Assume $Y$ is a scheme theoretic intersection $\mathcal{I}_Y=\mathcal{I}_{H_1}+...+\mathcal{I}_{H_r}$. I will use your notation, so that $S$ is the polynomial ring, $I(Y)$ is the (unique) saturated homogeneous ideal associated to $Y$, $(f_i)$ is the homogeneous ideal associated to $H_i$, and $L:=(f_1,...,f_r)$. I will also use the notation $U_j$ for the standard affine open sets of $\mathbb{P}^{n}$.

Claim: The ideals $I(Y)$ and $L$ define the same closed subscheme of $\mathbb{P}^{n}$.

Proof: Let $\mathcal{L}$ be the ideal sheaf associated to the closed subscheme defined by $L$. Observe that $\mathcal{I}_Y(U_j)=\sum{\mathcal{I}_{H_i}(U_j)}=(f_1/{x_j^{deg(f_1)}},...,f_r/{x_j^{deg(f_r)}})=\mathcal{L}(U_j)$. Since $I(Y)$ and $L$ are associated to closed subschemes which have the same ideal sheaves, the claim is proved.

It follows that $I(Y)$ is the saturation of $L$, and so it suffices to prove that $L$ is saturated. One can show that Hartshorne's definition of "saturation" of $L$ in Ex II.5.10 is equivalent to the definition $(L:m^\infty)=\cup(L:m^d)$ over all positive integers $d$, where $m$ denotes the irrelevant ideal.

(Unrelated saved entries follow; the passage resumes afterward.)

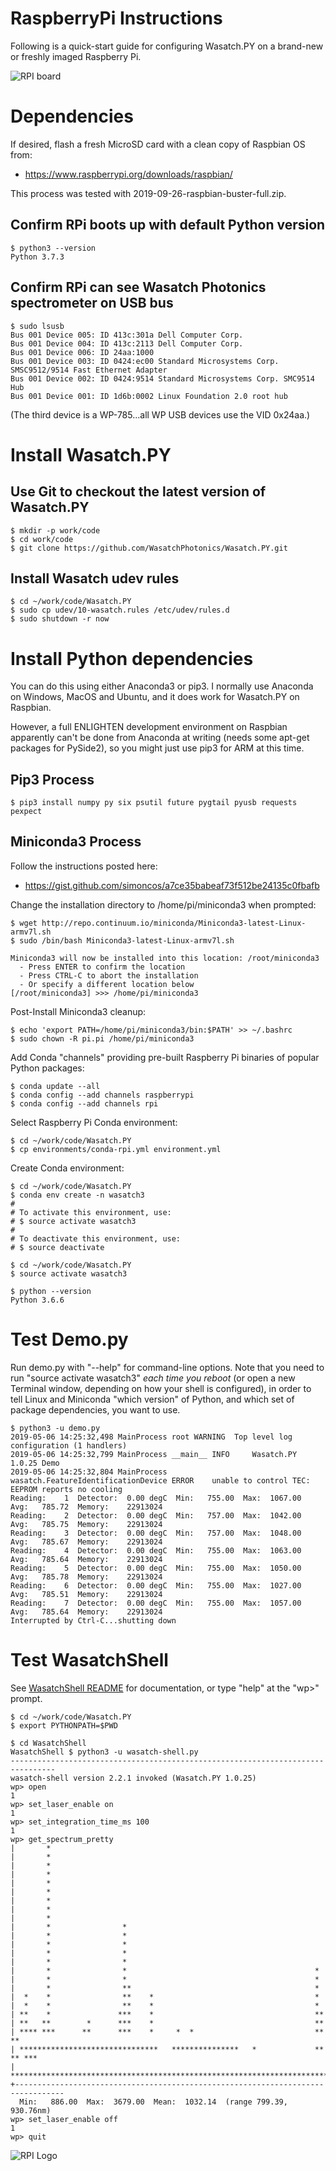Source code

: # RaspberryPi Instructions

Following is a quick-start guide for configuring Wasatch.PY on a brand-new or freshly imaged Raspberry Pi.

![RPI board](https://www.raspberrypi.org/app/uploads/2017/05/Raspberry-Pi-3-Ports-1-1833x1080.jpg)

# Dependencies

If desired, flash a fresh MicroSD card with a clean copy of Raspbian OS from:

- https://www.raspberrypi.org/downloads/raspbian/

This process was tested with 2019-09-26-raspbian-buster-full.zip.

## Confirm RPi boots up with default Python version

    $ python3 --version
    Python 3.7.3

## Confirm RPi can see Wasatch Photonics spectrometer on USB bus

    $ sudo lsusb
    Bus 001 Device 005: ID 413c:301a Dell Computer Corp. 
    Bus 001 Device 004: ID 413c:2113 Dell Computer Corp. 
    Bus 001 Device 006: ID 24aa:1000  
    Bus 001 Device 003: ID 0424:ec00 Standard Microsystems Corp. SMSC9512/9514 Fast Ethernet Adapter
    Bus 001 Device 002: ID 0424:9514 Standard Microsystems Corp. SMC9514 Hub
    Bus 001 Device 001: ID 1d6b:0002 Linux Foundation 2.0 root hub

(The third device is a WP-785...all WP USB devices use the VID 0x24aa.)

# Install Wasatch.PY

## Use Git to checkout the latest version of Wasatch.PY

    $ mkdir -p work/code
    $ cd work/code
    $ git clone https://github.com/WasatchPhotonics/Wasatch.PY.git

## Install Wasatch udev rules

    $ cd ~/work/code/Wasatch.PY
    $ sudo cp udev/10-wasatch.rules /etc/udev/rules.d
    $ sudo shutdown -r now

# Install Python dependencies

You can do this using either Anaconda3 or pip3.  I normally use Anaconda
on Windows, MacOS and Ubuntu, and it does work for Wasatch.PY on Raspbian.

However, a full ENLIGHTEN development environment on Raspbian 
apparently can't be done from Anaconda at writing (needs some apt-get
packages for PySide2), so you might just use pip3 for ARM at this time.

## Pip3 Process

    $ pip3 install numpy py six psutil future pygtail pyusb requests pexpect

## Miniconda3 Process

Follow the instructions posted here:

- https://gist.github.com/simoncos/a7ce35babeaf73f512be24135c0fbafb

Change the installation directory to /home/pi/miniconda3 when prompted:

    $ wget http://repo.continuum.io/miniconda/Miniconda3-latest-Linux-armv7l.sh
    $ sudo /bin/bash Miniconda3-latest-Linux-armv7l.sh

    Miniconda3 will now be installed into this location: /root/miniconda3
      - Press ENTER to confirm the location
      - Press CTRL-C to abort the installation
      - Or specify a different location below
    [/root/miniconda3] >>> /home/pi/miniconda3

Post-Install Miniconda3 cleanup:

    $ echo 'export PATH=/home/pi/miniconda3/bin:$PATH' >> ~/.bashrc
    $ sudo chown -R pi.pi /home/pi/miniconda3

Add Conda "channels" providing pre-built Raspberry Pi binaries of popular Python packages:

    $ conda update --all
    $ conda config --add channels raspberrypi
    $ conda config --add channels rpi

Select Raspberry Pi Conda environment:

    $ cd ~/work/code/Wasatch.PY
    $ cp environments/conda-rpi.yml environment.yml

Create Conda environment:

    $ cd ~/work/code/Wasatch.PY
    $ conda env create -n wasatch3
    #
    # To activate this environment, use:
    # $ source activate wasatch3
    #
    # To deactivate this environment, use:
    # $ source deactivate

    $ cd ~/work/code/Wasatch.PY
    $ source activate wasatch3

    $ python --version
    Python 3.6.6

# Test Demo.py

Run demo.py with "--help" for command-line options.  Note that you need to run "source activate wasatch3"
*each time you reboot* (or open a new Terminal window, depending on how your shell is configured), in
order to tell Linux and Miniconda "which version" of Python, and which set of package dependencies,
you want to use.


    $ python3 -u demo.py
    2019-05-06 14:25:32,498 MainProcess root WARNING  Top level log configuration (1 handlers)
    2019-05-06 14:25:32,799 MainProcess __main__ INFO     Wasatch.PY 1.0.25 Demo
    2019-05-06 14:25:32,804 MainProcess wasatch.FeatureIdentificationDevice ERROR    unable to control TEC: EEPROM reports no cooling
    Reading:    1  Detector:  0.00 degC  Min:   755.00  Max:  1067.00  Avg:   785.72  Memory:    22913024
    Reading:    2  Detector:  0.00 degC  Min:   757.00  Max:  1042.00  Avg:   785.75  Memory:    22913024
    Reading:    3  Detector:  0.00 degC  Min:   757.00  Max:  1048.00  Avg:   785.67  Memory:    22913024
    Reading:    4  Detector:  0.00 degC  Min:   755.00  Max:  1063.00  Avg:   785.64  Memory:    22913024
    Reading:    5  Detector:  0.00 degC  Min:   755.00  Max:  1050.00  Avg:   785.78  Memory:    22913024
    Reading:    6  Detector:  0.00 degC  Min:   755.00  Max:  1027.00  Avg:   785.51  Memory:    22913024
    Reading:    7  Detector:  0.00 degC  Min:   755.00  Max:  1057.00  Avg:   785.64  Memory:    22913024
    Interrupted by Ctrl-C...shutting down  

# Test WasatchShell

See [WasatchShell README](WasatchShell/README.md) for documentation, or type "help" at the "wp>" prompt.

    $ cd ~/work/code/Wasatch.PY
    $ export PYTHONPATH=$PWD

    $ cd WasatchShell
    WasatchShell $ python3 -u wasatch-shell.py
    --------------------------------------------------------------------------------
    wasatch-shell version 2.2.1 invoked (Wasatch.PY 1.0.25)
    wp> open
    1
    wp> set_laser_enable on
    1
    wp> set_integration_time_ms 100
    1
    wp> get_spectrum_pretty
    |       *                                                                         
    |       *                                                                         
    |       *                                                                         
    |       *                                                                         
    |       *                                                                         
    |       *                                                                         
    |       *                                                                         
    |       *                                                                         
    |       *                                                                         
    |       *                *                                                        
    |       *                *                                                        
    |       *                *                                                        
    |       *                *                                                        
    |       *                *                                                        
    |       *                *                                          *             
    |       *                *                                          *             
    |       *                **                                         *             
    |  *    *                **    *                                    *             
    |  *    *                **    *                                    *             
    | **    *               ***    *                                    **            
    | **   **        *      ***    *                                    **            
    | **** ***      **      ***    *     *  *                           **     **     
    | *******************************   ***************   *             ** ** ***     
    | ********************************************************************************
    +---------------------------------------------------------------------------------
      Min:   886.00  Max:  3679.00  Mean:  1032.14  (range 799.39, 930.76nm)
    wp> set_laser_enable off
    1
    wp> quit

![RPI Logo](https://www.raspberrypi.org/app/uploads/2018/03/RPi-Logo-Reg-SCREEN-199x250.png)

Assume to the contrary that $L$ is not saturated. In a Noetherian ring at least, we have $(L:m^\infty)=\cap(q:m^\infty)$ where $q$ ranges over the ideals in some given minimal primary decomposition of $L$. Since $L$ is not saturated, we have for at least one of these $q$ that $(q:m^\infty)$ properly contains $q$. With some work, it follows that $q$ is $m$-primary. But then $L$ has an embedded component, which contradicts the unmixedness theorem. It must be that $L$ is saturated, hence $L=I(Y)$.